Ну да, именно так, дуалистические вопросы: почему хлеб на воздухе черствеет, а галеты, наоборот, размягчаются? Почему мы говорим, что лягушачьи лапки имеют вкус курицы, а не что куриные ноги имеют вкус лягушачьих лапок? Наконец, по какой причине безответная любовь может оказаться прочной и почему взаимная любовь в конце концов всегда оказывается преходящей? На эту последнюю загадку существует только один ответ: потому что любовь всегда начинается со ста, а заканчивается всегда — так всегда выходит — меньше, чем на ста. Таково ее главное математическое правило — арифметическая регрессия.
Так что (абракадабра, трох тибидох) я связался с Ольгой.

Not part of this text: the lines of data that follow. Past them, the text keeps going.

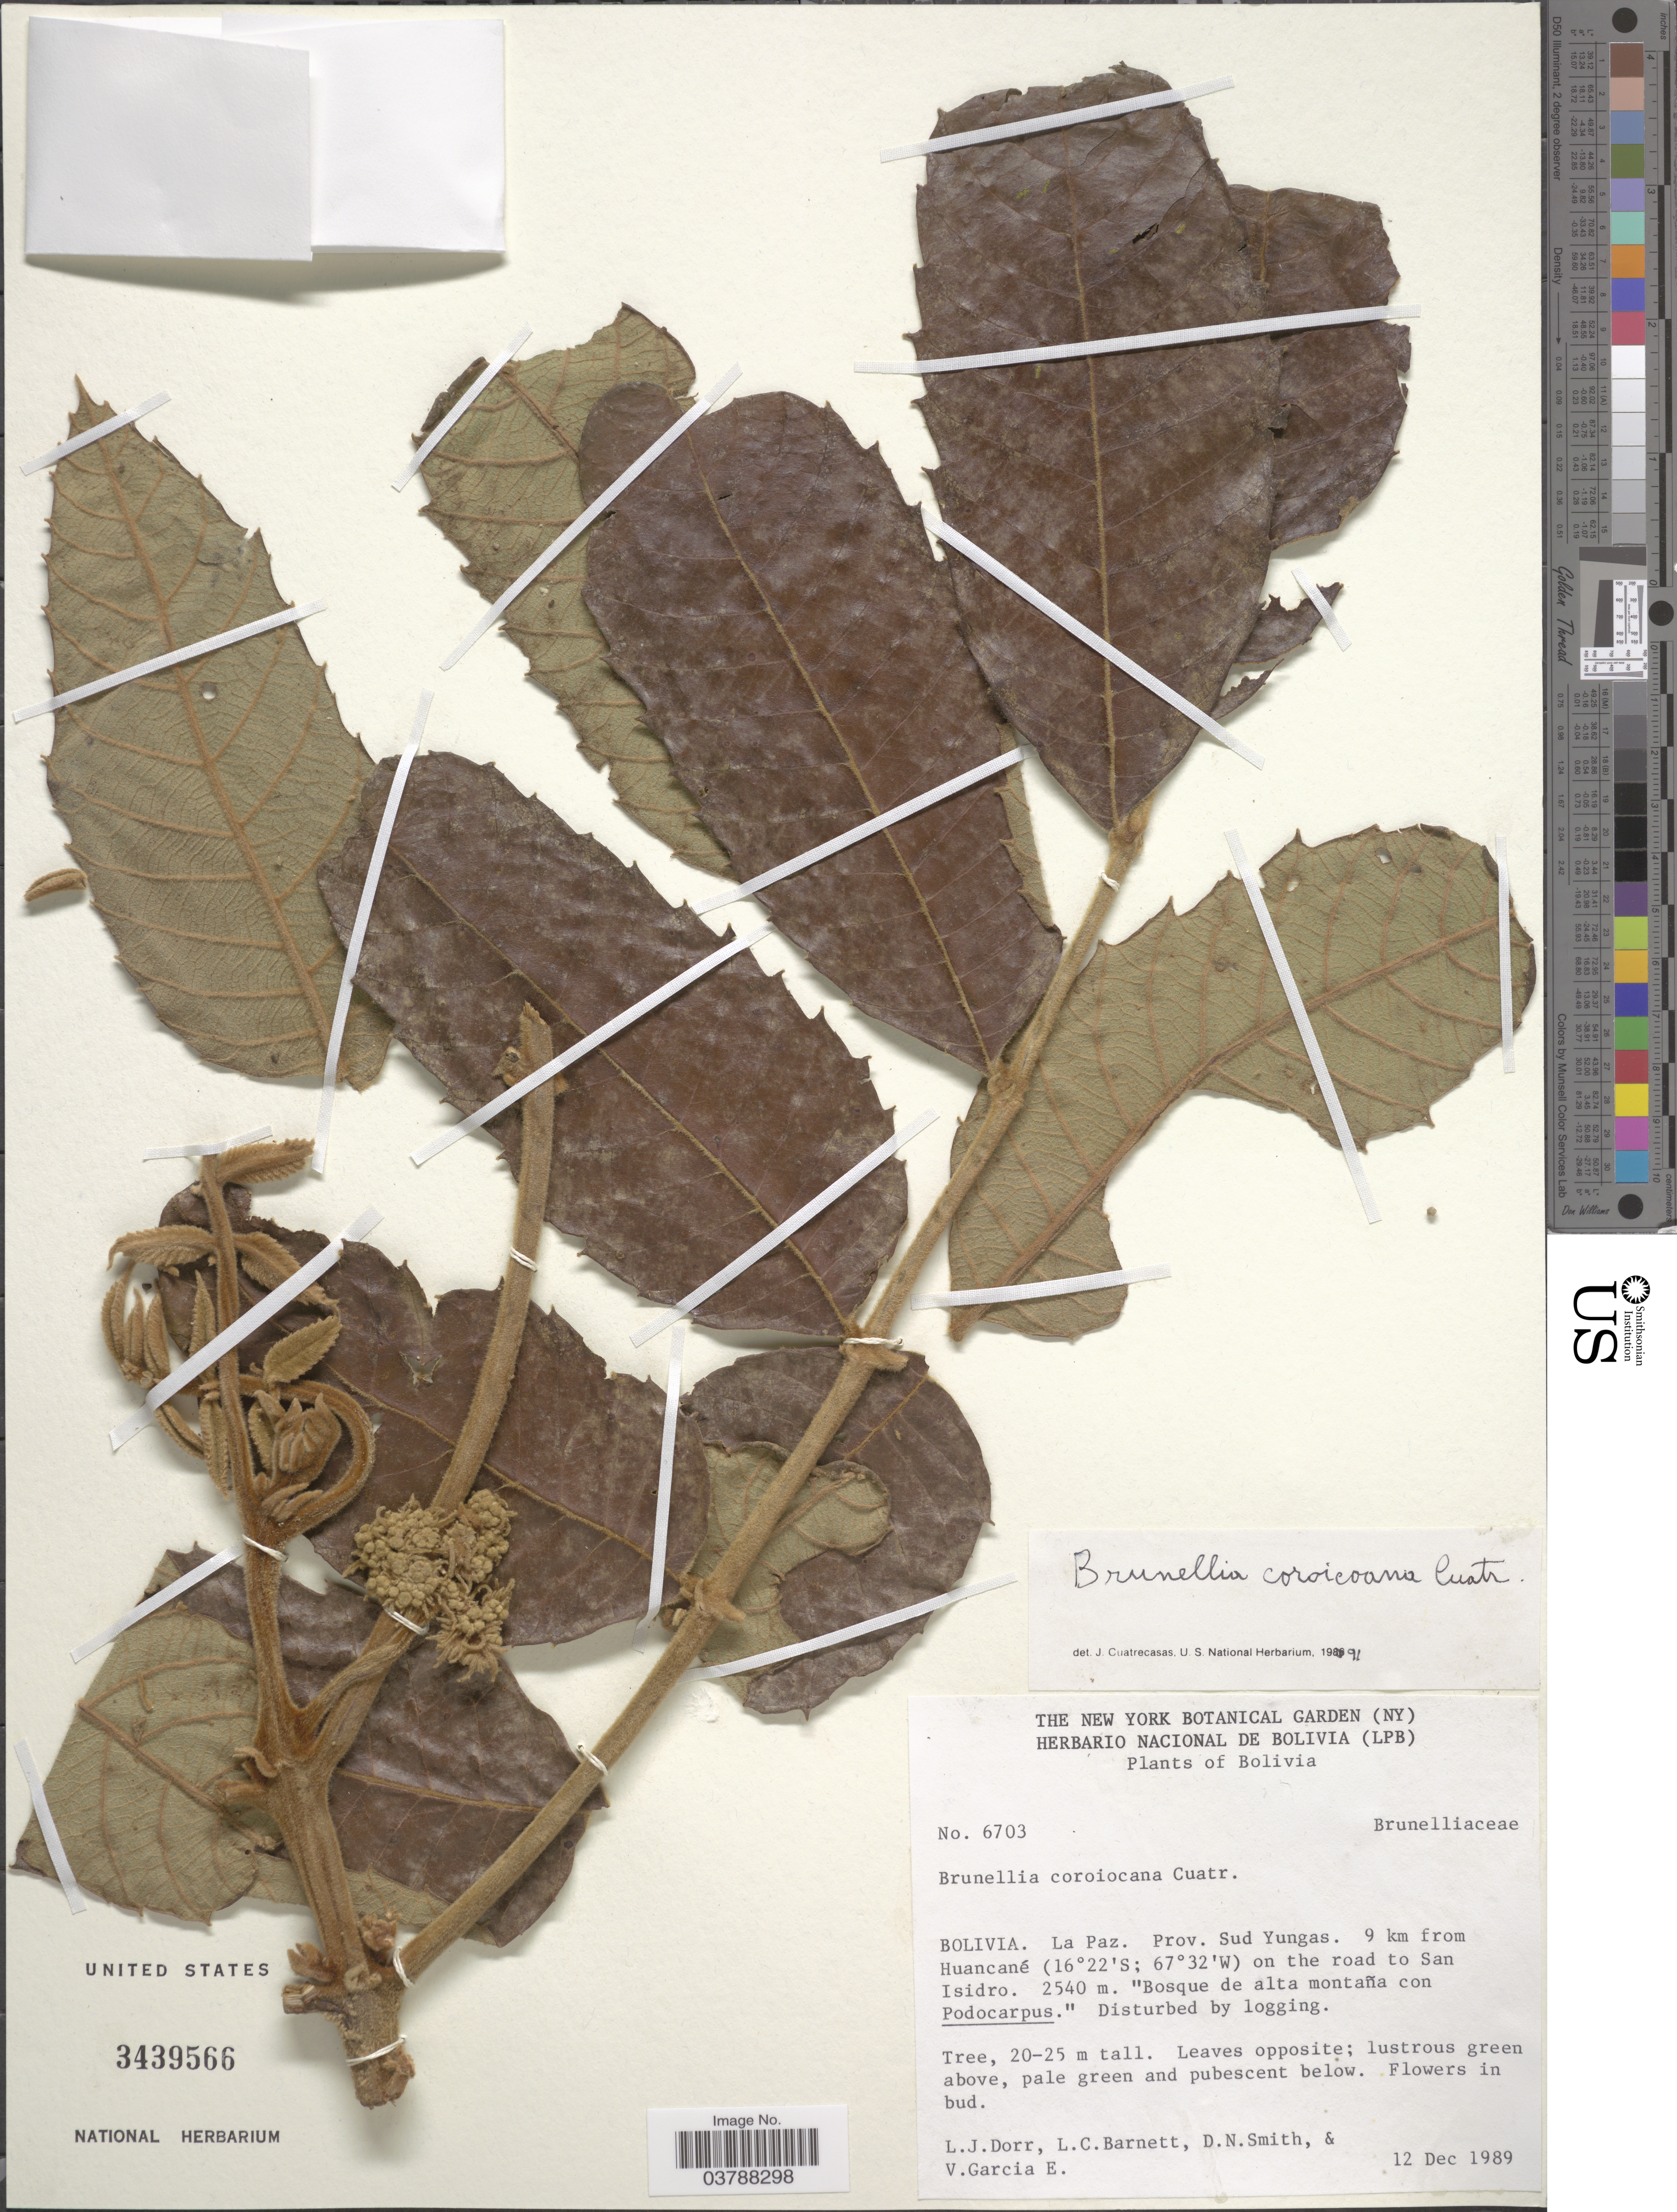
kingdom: Plantae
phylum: Tracheophyta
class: Magnoliopsida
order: Oxalidales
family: Brunelliaceae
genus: Brunellia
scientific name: Brunellia coroicoana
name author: Cuatrec.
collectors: L. J. Dorr, L. C. Barnett, D. Smith & V. Garcia E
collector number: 6703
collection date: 1989-12-12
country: Bolivia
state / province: La Paz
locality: Prov. Sud Yungas. 9 km from Huancané on the road to San Isidro.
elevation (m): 2540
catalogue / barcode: US 3439566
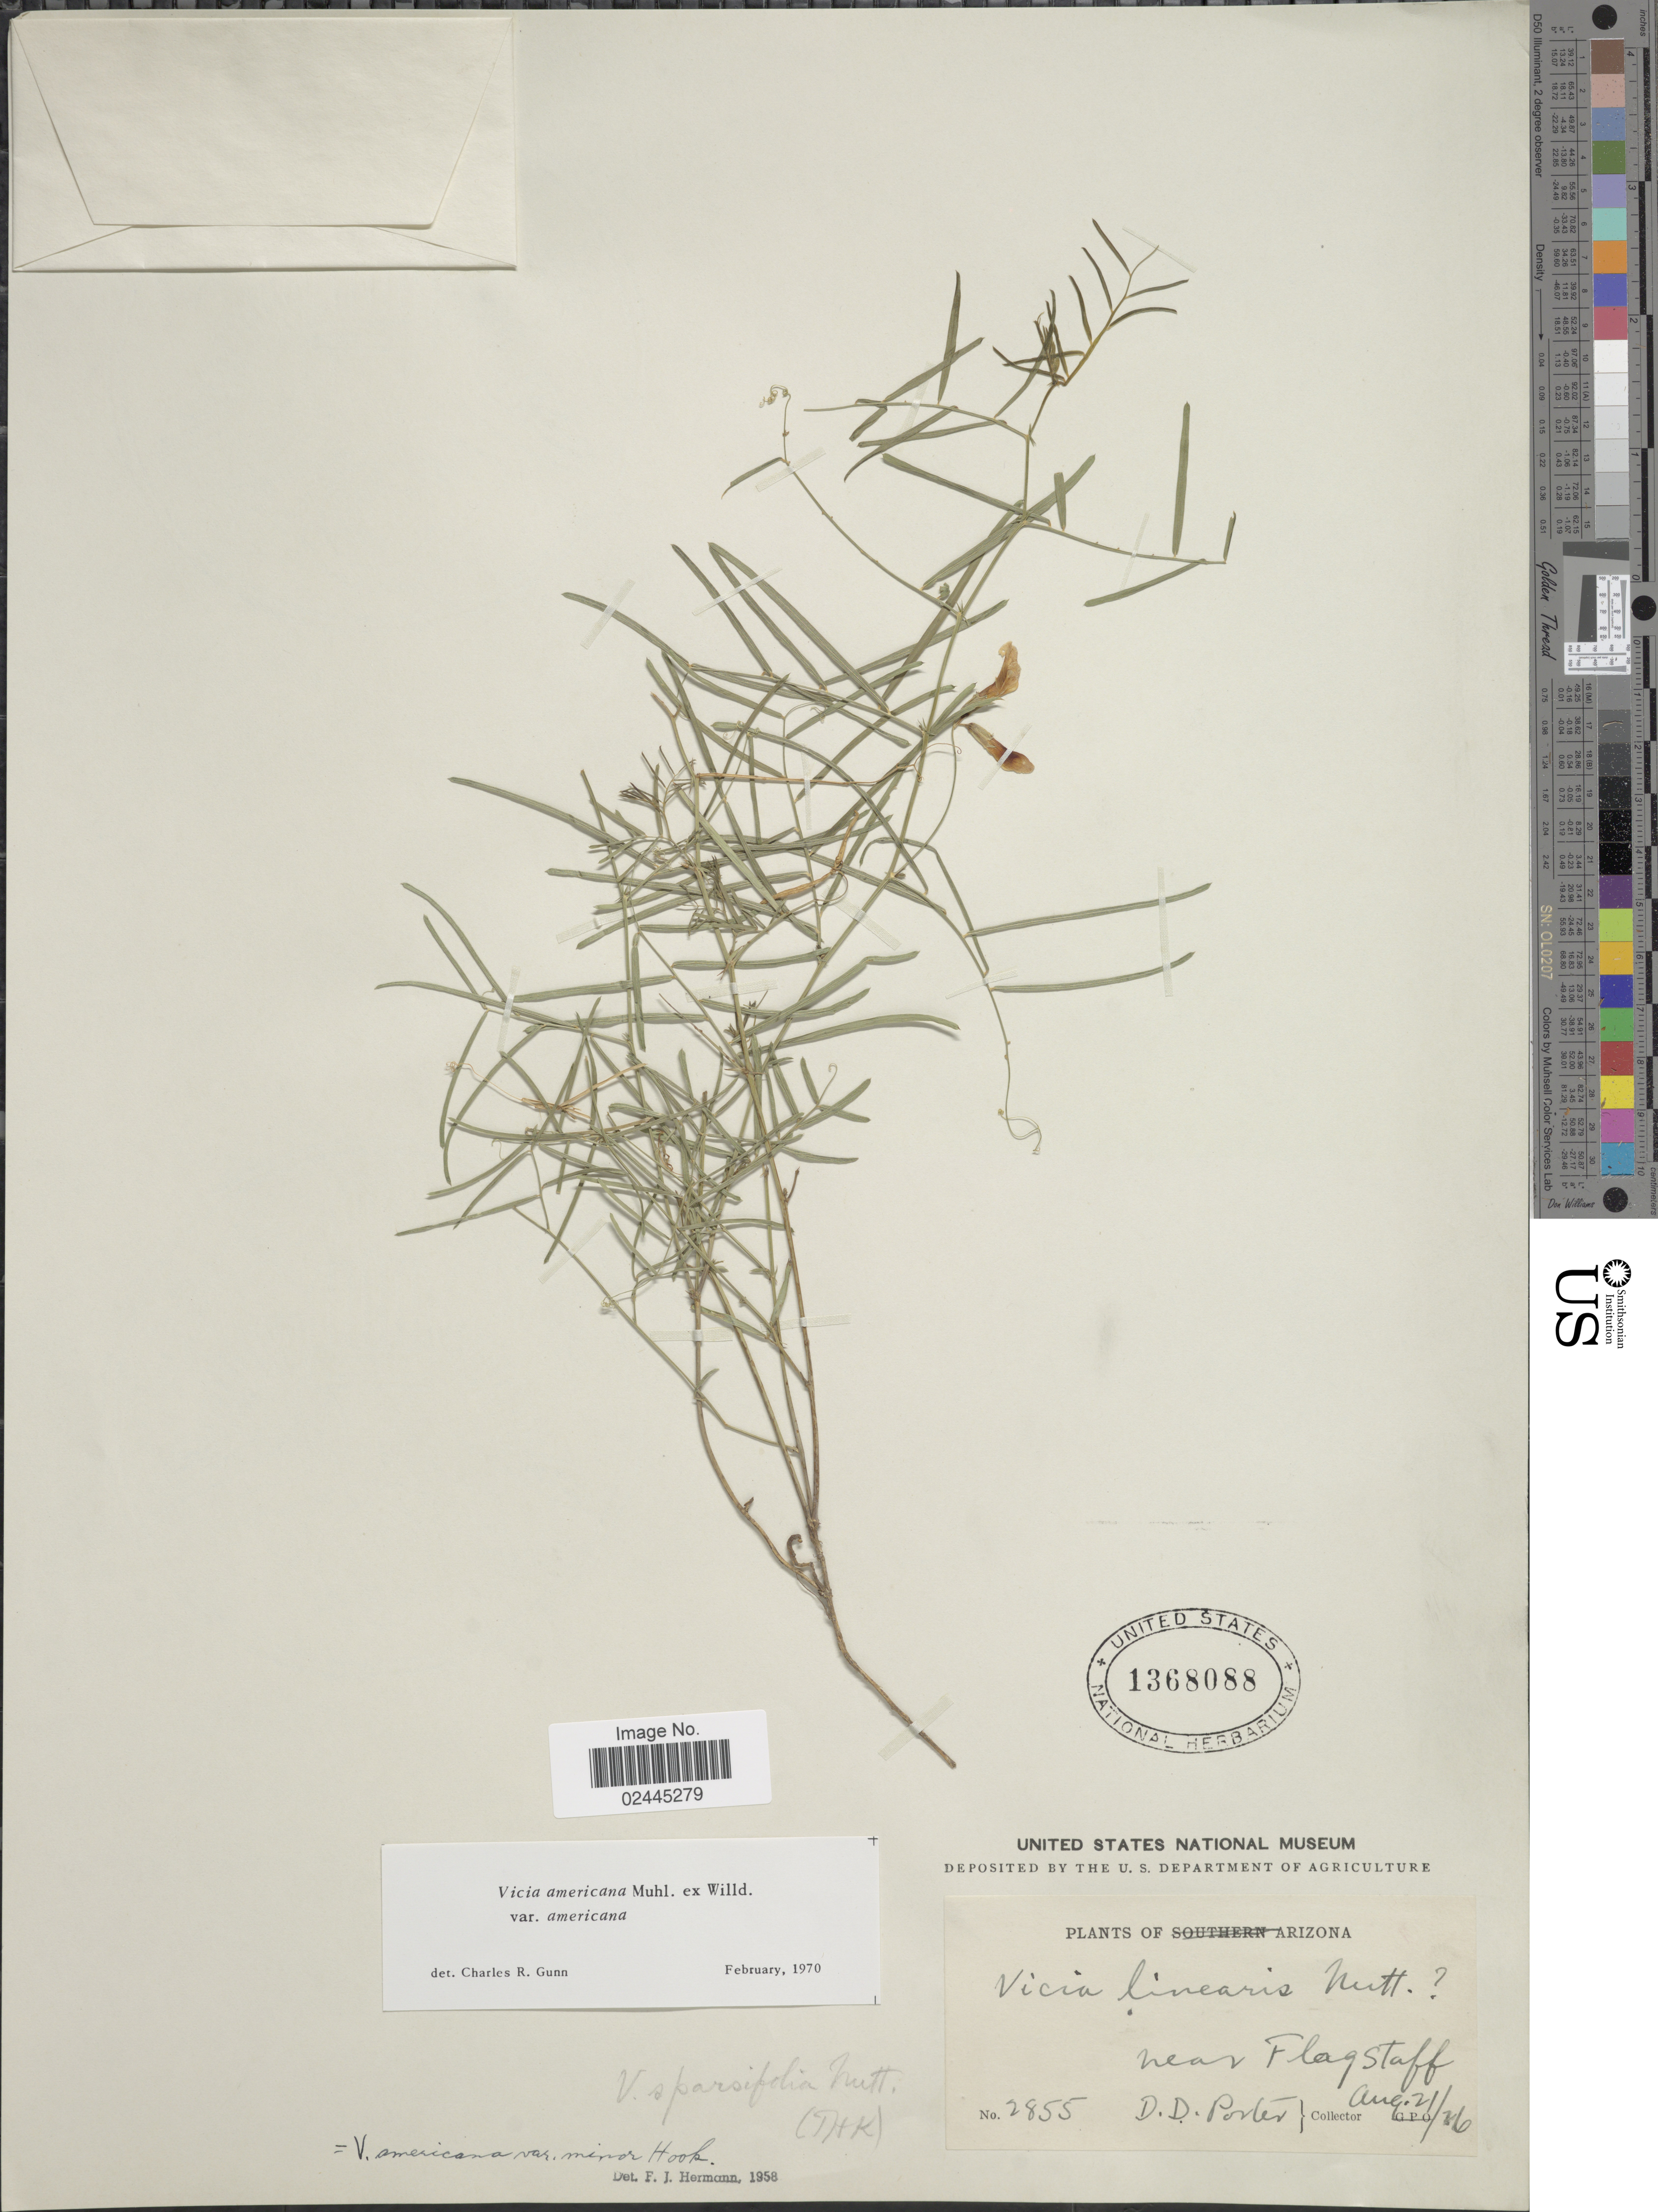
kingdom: Plantae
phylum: Tracheophyta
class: Magnoliopsida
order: Fabales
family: Fabaceae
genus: Vicia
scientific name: Vicia americana var. americana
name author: Muhl. ex Willd.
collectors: D. D. Porter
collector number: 2855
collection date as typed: Transcribed d/m/y: 21/8/36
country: United States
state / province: Arizona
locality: Near Flagstaff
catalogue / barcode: US 1368088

Говоря общими словами, практика неверности неразборчива. Изменник абстрактно создает для себя великие химеры: юные девы в коже, вампирши извращенного воображения, неукрощенные демонши, не поддающиеся контролю, потрясающие великанши и так далее. Но потом, естественно, приходит реальность со своими серебряными ножницами и подрезает все надлежащим образом. (Иногда реальность приходит даже в виде надувной куклы с открытыми губами, очень красными, например.)
Ну, так вот, учитывая, что искренность в настоящее время считается духовной ценностью, я буду искренен: Ольга была почти карлицей. Ее рост составлял что-то около метра тридцати или метра тридцати пяти, но в ней на свой лад было соблюдено золотое сечение — по шкале гнома: это была совершенная фарфоровая кукла, сделанная из небольшого количества фарфора. Я познакомился с ней в баре «Риносеронте» однажды вечером, когда мы с Йери поссорились, потому что она не хотела идти со мной в «Риносеронте». (Так их удерживает случай, своими грубыми уловками.)
Ольге только исполнилось тридцать лет, во всяком случае, так она меня уверила. Она была раскрашена, как кибитка фокусника с Балкан, но создавала впечатление девушки, каким-то сверхъестественным образом оставшейся в детстве, с ее маленькими ручками, унизанными фантастическими кольцами, — словно она выиграла в школьной лотерее мешок с бижутерией.